Arrivé à la fin de l'incroyable saison 2 de American Horror Story (dépassant une première saison déjà rutilante), une question trottait dans les esprits : comment arriver à faire mieux que ce capharnaüm infernal, qui semblait représenter l'ultime catalogue du mal ? Difficile à dire. Heureusement, Ryan Murphy prouve une nouvelle fois qu'il ne manque ni de ressources, ni de perversité, pour faire rebondir sa saga horrifique.
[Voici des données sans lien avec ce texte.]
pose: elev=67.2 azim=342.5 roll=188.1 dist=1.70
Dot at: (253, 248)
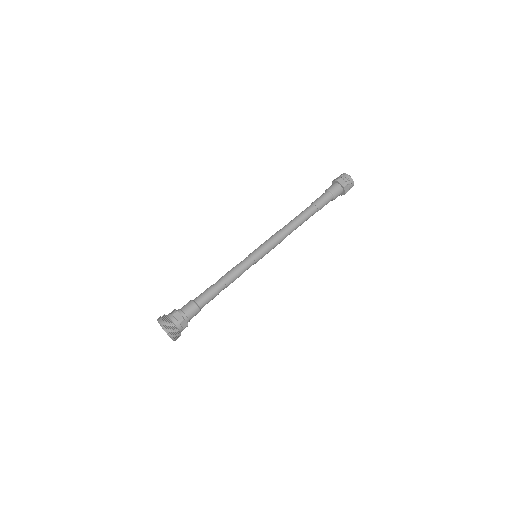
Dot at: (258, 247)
Cette saison baptisée sobrement Coven retrouve les grâces de notre époque actuelle : comme d'habitude, les premières images interrogent et bousculent sincèrement, demandant au spectateur de se fondre dans un nouveau moule. Et le changement, toujours déstabilisant, ne s'opère pas aussi facilement que pour Asylum : l'atmosphère de Bradcliff laisse place à à la Miss Robichaux's Acadamy, un décorum ultra épuré, sans doute trop, qui tranche volontairement avec le climat satanique et putride de la précédente saison.
Au cœur de la Nouvelle-Orléans, voici que s'élève cette institution de sorcières, aujourd'hui dépeuplée. Construite après le périple sorcier de Salem, ce « couvent » fut bâtit dans l'espoir de protéger et instruire les magiciennes délaissées par le monde extérieur. Ne pouvant contrôler ses pouvoirs, Zoé, une jeune adolescente, est dépêchée dans l'école, rejoignant ainsi Madison, une étoile d'Hollywood débauchée, Queenie, une « poupée vaudoue humaine », et Abby, une trisomique télépathe.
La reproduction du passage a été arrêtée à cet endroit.